There are numerous ways to run Sanimail as it simply reads an email from stdin and writes to stdout. I personally use it on my [Dovecot](https://dovecot.org/) server via a [Sieve](https://wikipedia.org/wiki/Sieve_(mail_filtering_language)) filter:

```sieve
filter "sanimail" [
    "--detrack-urls",
    "--policy", "standard",
    "--policy-audit-comment",
    "--minify",
    "--generate-plain", "always",
    "--headers-read-receipts-disarm",
    "--headers-priority-disarm",
    "--remote-inline",
    "--remote-img-optimise",
    "--remote-img-deanimate",
    "--remote-img-max-width",  "800",
    "--remote-img-max-height", "600",
    "--strip-dark-mode",
    "--pgp-skip-encrypted",
    "--smime-encrypt", "mike.cardwell@example.com",
    "--gpgsm-path",    "/usr/bin/gpgsm"
];
```

You can also use an [Exim](https://www.exim.org) transport or [Procmail](https://wikipedia.org/wiki/Procmail).

## Usage tips

If you're using `--remote-inline`, the amount of time it takes to run, is heavily dictated by how many remote items need to be fetched and how quickly that can happen. In Dovecot I had to extend the default amount of time that a sieve filter can run for, because of this.

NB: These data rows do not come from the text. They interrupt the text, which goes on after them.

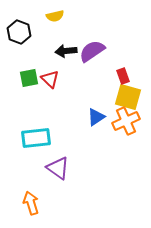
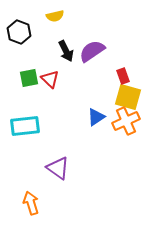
black arrow: rotated 110 degrees counterclockwise
cyan rectangle: moved 11 px left, 12 px up
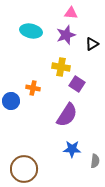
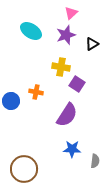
pink triangle: rotated 48 degrees counterclockwise
cyan ellipse: rotated 20 degrees clockwise
orange cross: moved 3 px right, 4 px down
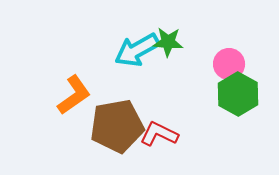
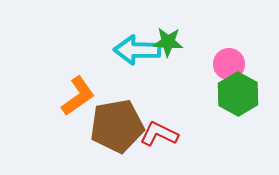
cyan arrow: rotated 30 degrees clockwise
orange L-shape: moved 4 px right, 1 px down
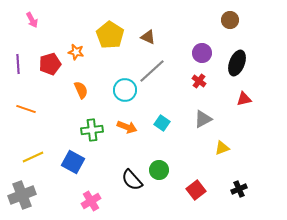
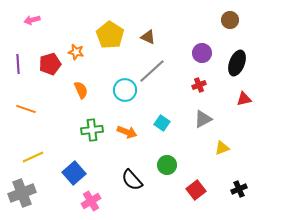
pink arrow: rotated 105 degrees clockwise
red cross: moved 4 px down; rotated 32 degrees clockwise
orange arrow: moved 5 px down
blue square: moved 1 px right, 11 px down; rotated 20 degrees clockwise
green circle: moved 8 px right, 5 px up
gray cross: moved 2 px up
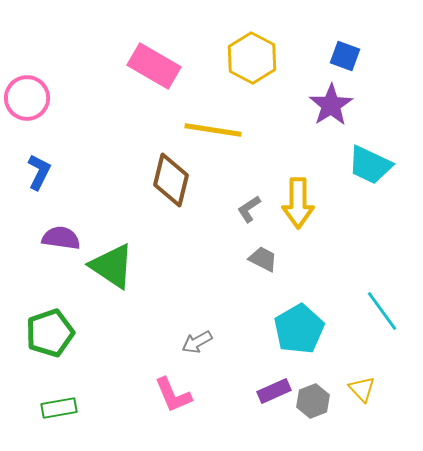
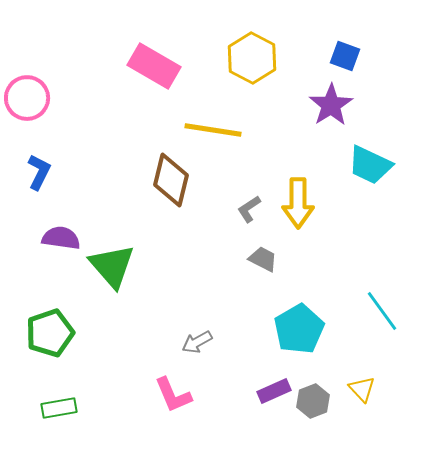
green triangle: rotated 15 degrees clockwise
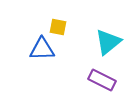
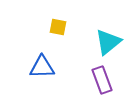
blue triangle: moved 18 px down
purple rectangle: rotated 44 degrees clockwise
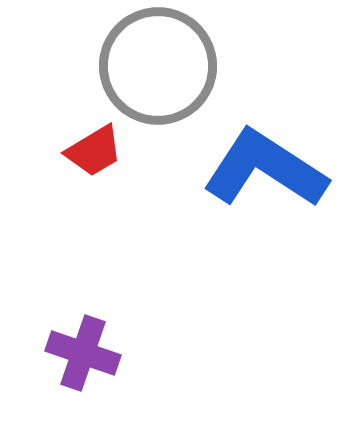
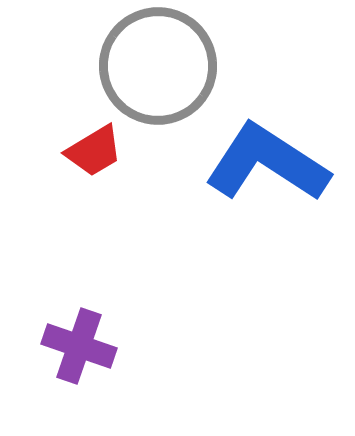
blue L-shape: moved 2 px right, 6 px up
purple cross: moved 4 px left, 7 px up
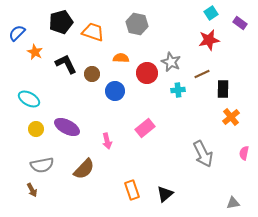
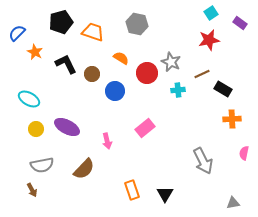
orange semicircle: rotated 28 degrees clockwise
black rectangle: rotated 60 degrees counterclockwise
orange cross: moved 1 px right, 2 px down; rotated 36 degrees clockwise
gray arrow: moved 7 px down
black triangle: rotated 18 degrees counterclockwise
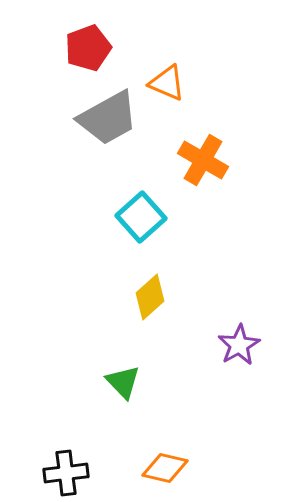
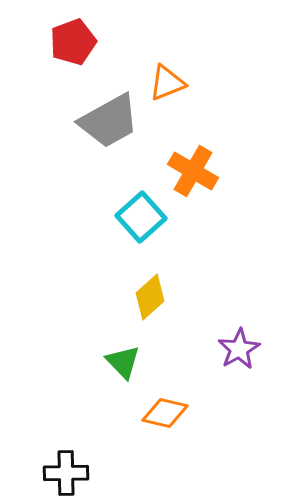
red pentagon: moved 15 px left, 6 px up
orange triangle: rotated 45 degrees counterclockwise
gray trapezoid: moved 1 px right, 3 px down
orange cross: moved 10 px left, 11 px down
purple star: moved 4 px down
green triangle: moved 20 px up
orange diamond: moved 55 px up
black cross: rotated 6 degrees clockwise
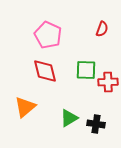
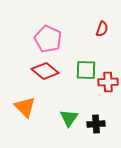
pink pentagon: moved 4 px down
red diamond: rotated 36 degrees counterclockwise
orange triangle: rotated 35 degrees counterclockwise
green triangle: rotated 24 degrees counterclockwise
black cross: rotated 12 degrees counterclockwise
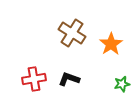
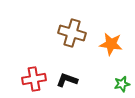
brown cross: rotated 16 degrees counterclockwise
orange star: rotated 30 degrees counterclockwise
black L-shape: moved 2 px left, 1 px down
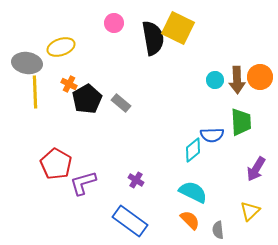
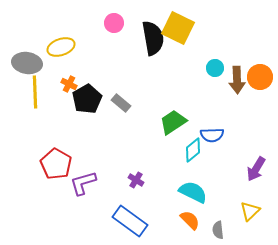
cyan circle: moved 12 px up
green trapezoid: moved 68 px left; rotated 120 degrees counterclockwise
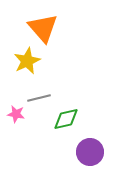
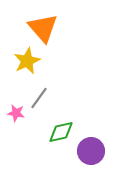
gray line: rotated 40 degrees counterclockwise
pink star: moved 1 px up
green diamond: moved 5 px left, 13 px down
purple circle: moved 1 px right, 1 px up
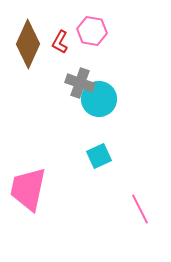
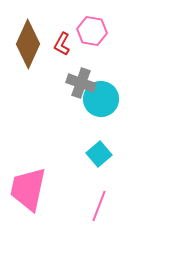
red L-shape: moved 2 px right, 2 px down
gray cross: moved 1 px right
cyan circle: moved 2 px right
cyan square: moved 2 px up; rotated 15 degrees counterclockwise
pink line: moved 41 px left, 3 px up; rotated 48 degrees clockwise
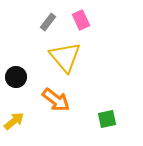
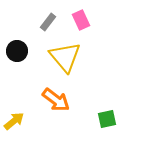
black circle: moved 1 px right, 26 px up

I had to include `--gpgsm-path` for my Dovecot sieve filter, because Dovecot wipes out the `PATH` env variable.

I noticed something odd on my iPhone when I started delivering a PGP encrypted version of an email to the Archive folder, and a second S/MIME encrypted version of it to Inbox. Both had the same Message-Id header, so the iPhone used this to decide that they were the same email. So when I tried to open either copy of the email, I didn't know which one I was going to get. To address this issue I added `--headers-strip Message-Id` to the filter which created the Archive version. Sanimail strips the Message-Id on that one, but then automatically generates a new unique one to add, because I don't use `--no-add-message-id`.

## Project status

We are not at v1 yet, because I am still working on this project quite a lot and want the ability to make backwards incompatible changes. I feel like the risk is fairly low that I will need to now, but I don't wish to limit myself. If there is a backwards incompatible change, you'll see it mentioned in the release notes. I have released this project (and htmlpolicy) licensed under the [AGPL](https://www.fsf.org/bulletin/2021/fall/the-fundamentals-of-the-agplv3), but with the possibility of obtaining a commercial license too. I am not interested in hearing why I should use MIT or some other license instead. One consequence of this dual licensing is that if you wish to contribute, you'll need to sign over the rights for me to relicense your contributions. Feature requests, suggestions and bug reports without corresponding patches are welcome of course.